Arnd Bergmann | 21 Aug 19:08 2010

Re: [PATCH 00/19] RFC, v2: "New" /dev/crypto user-space interface

On Friday 20 August 2010 10:45:43 Miloslav Trma─Ź wrote:
> Major changes since the previous post:
> * "struct nlattr"-based extensible attributes used for extensibility
>   of most operations, both for input and output attributes

The API here looks overly complex resulting from the use of a combination
of ioctl and netlink. If your interface cannot be easily expressed using
simple (no indirect pointers or variable-length fields please) ioctl
and read/write operations, why not go all the way and turn the interface
into a netlink facility?

> * Full compat_ioctl implementation

New drivers should be written to *avoid* compat_ioctl calls, using only
very simple fixed-length data structures as ioctl commands.

> * Version number added to the data format used when wrapping keys for storage

Again, wrong direction. If you think you need a version number, the interface
is probably not ready for inclusion yet. Make sure it is simple enough that
you don't run into the case where you have to make incompatible changes
that require API versioning.

>   The libtom* patches will probably still be too large for the mailing list;
>   the whole patch set is also available at
> .

They actually seem to have made it to the list. However, the more signficant
problem is the amount of code added to a security module. 20000 lines of
code that is essentially a user-level library moved into kernel space
can open up so many possible holes that you end up with a less secure
(and slower) setup in the end than just doing everything in user space.

> Original patch set description follows.
> These are the major differences compared to the BSD-like interface:
> * The API supports key storage and management inside the kernel.
>   An application can thus ask the kernel to generate a key; the key is
>   then referenced via an integer identifier, and the application can be
>   prevented from accessing the raw key data.  Such a key can, if so configured,
>   still be wrapped for key transport to the recipient of the message, and
>   unwrapped by the recipient.

As Kyle mentioned, we already have a key management API in the kernel.
I think you should make a better effort of interfacing with that and
adding features you need to it, like a way to prevent the kernel from
handing out keys as you mentioned in your reply.

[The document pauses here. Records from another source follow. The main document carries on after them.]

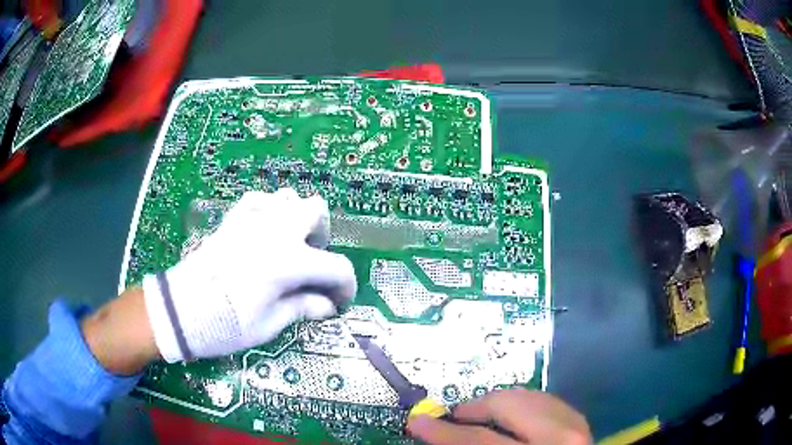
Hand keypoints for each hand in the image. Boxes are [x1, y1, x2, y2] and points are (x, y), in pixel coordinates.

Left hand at [142, 189, 356, 361]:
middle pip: (317, 211)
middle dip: (323, 237)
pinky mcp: (232, 219)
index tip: (338, 301)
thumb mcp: (269, 325)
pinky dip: (270, 210)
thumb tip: (327, 305)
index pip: (337, 266)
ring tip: (289, 246)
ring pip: (289, 197)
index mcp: (290, 262)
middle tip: (312, 264)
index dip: (345, 286)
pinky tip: (265, 230)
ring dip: (297, 219)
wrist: (180, 310)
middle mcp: (276, 231)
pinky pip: (260, 199)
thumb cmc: (226, 324)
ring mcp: (252, 219)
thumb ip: (302, 308)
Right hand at [407, 388, 591, 444]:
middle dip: (472, 408)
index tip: (418, 422)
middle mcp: (559, 438)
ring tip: (478, 417)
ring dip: (497, 405)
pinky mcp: (581, 423)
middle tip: (451, 418)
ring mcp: (576, 427)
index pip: (478, 441)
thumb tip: (443, 440)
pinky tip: (511, 417)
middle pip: (506, 406)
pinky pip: (546, 402)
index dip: (442, 432)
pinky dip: (522, 405)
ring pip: (527, 397)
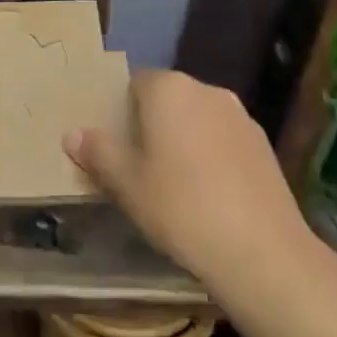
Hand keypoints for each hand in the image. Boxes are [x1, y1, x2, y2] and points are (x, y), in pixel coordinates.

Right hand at [64, 69, 314, 289]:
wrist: (261, 252)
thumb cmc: (180, 207)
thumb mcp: (126, 183)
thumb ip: (98, 152)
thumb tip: (72, 134)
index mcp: (169, 89)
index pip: (134, 84)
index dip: (120, 113)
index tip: (114, 146)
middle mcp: (206, 91)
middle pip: (168, 99)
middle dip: (151, 125)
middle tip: (138, 166)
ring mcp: (240, 117)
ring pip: (198, 120)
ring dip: (183, 140)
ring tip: (173, 184)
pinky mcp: (264, 146)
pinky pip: (223, 140)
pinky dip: (211, 156)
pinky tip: (208, 195)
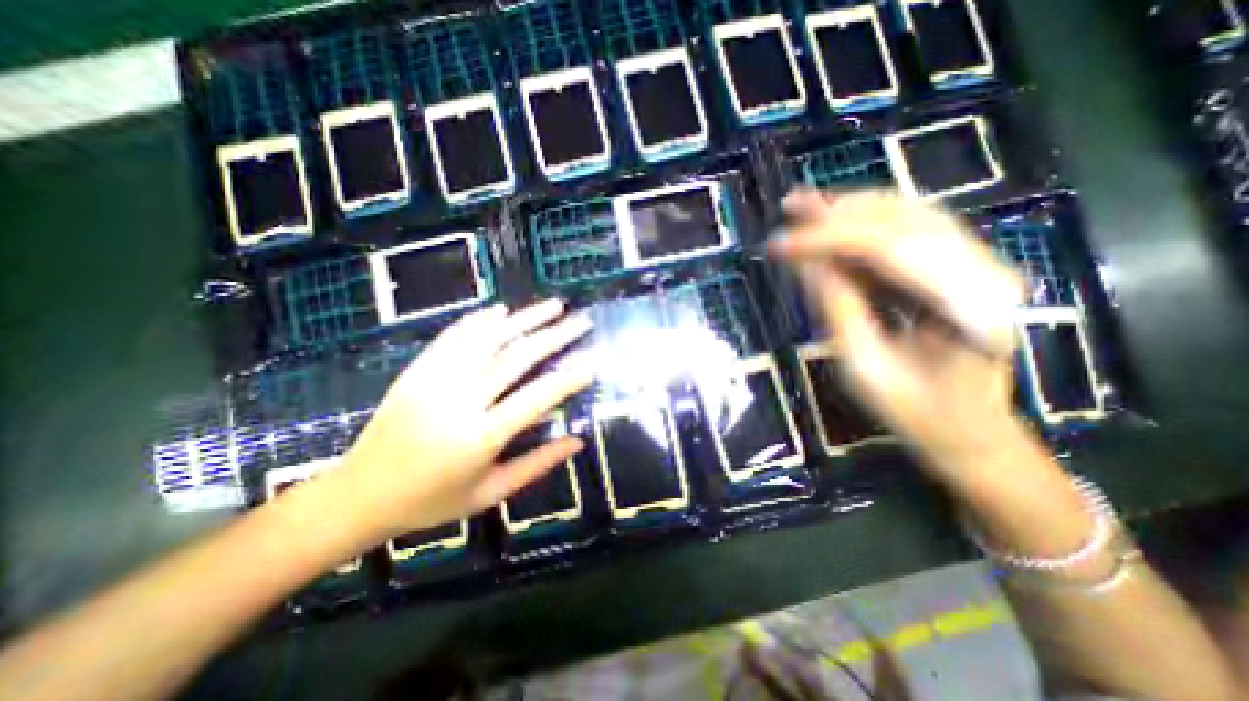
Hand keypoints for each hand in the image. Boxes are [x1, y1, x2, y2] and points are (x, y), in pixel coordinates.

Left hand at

>   An user-space library is not separated, options are a) root
>   running daemon that does crypto, but this would be slow due to context
>   switches, scheduler mismatching and all the IPC overhead and b) use crypto
>   that is in the kernel.

I think you will have to back that statement by measurements. There are
reasonably fast ways to do IPC and the interface you suggest to put in the
kernel does not exactly look tuned for performance.

> * FIPS-140-3 calls out for cryptographic functions to be non-debuggable (ptrace)
>   meaning that you cannot get to the key material. The solution is the same as
>   above.

We have kgdb, kdb, qemu gdbserver, tracing and more things that would very
much make your code debuggable.

OTOH, disabling ptrace with a root-only prctl should be an easy thing to
implement if there is a use case for it.

> Other advantages to having kernel crypto available to user space:
> * User space will be able to take advantage of kernel drivers for hardware
>   crypto accelerators.

I can see this as a good reason to put a proper interface for asymmetric
crypto into the kernel. There are PCI cards and other things that are
supported using ad-hoc interfaces right now. It would be wonderful
if someone could clean that up and create a simple common interface that
covers all the hardware variants.
But that does not justify putting a software implementation into the kernel.

For symmetric crypto and hashing hardware acceleration is typically
implemented as CPU instructions anyway and available to user space
already, without the need for kernel support.

> * glibc, which in some configurations links to for hashes
>   necessary for crypt(), will be able to use the kernel implementation; this
>   means one less library to load and dynamically link for each such process.

If you are really worried about library load times, you can probably create
a patch that statically links libfreebl3 into glibc.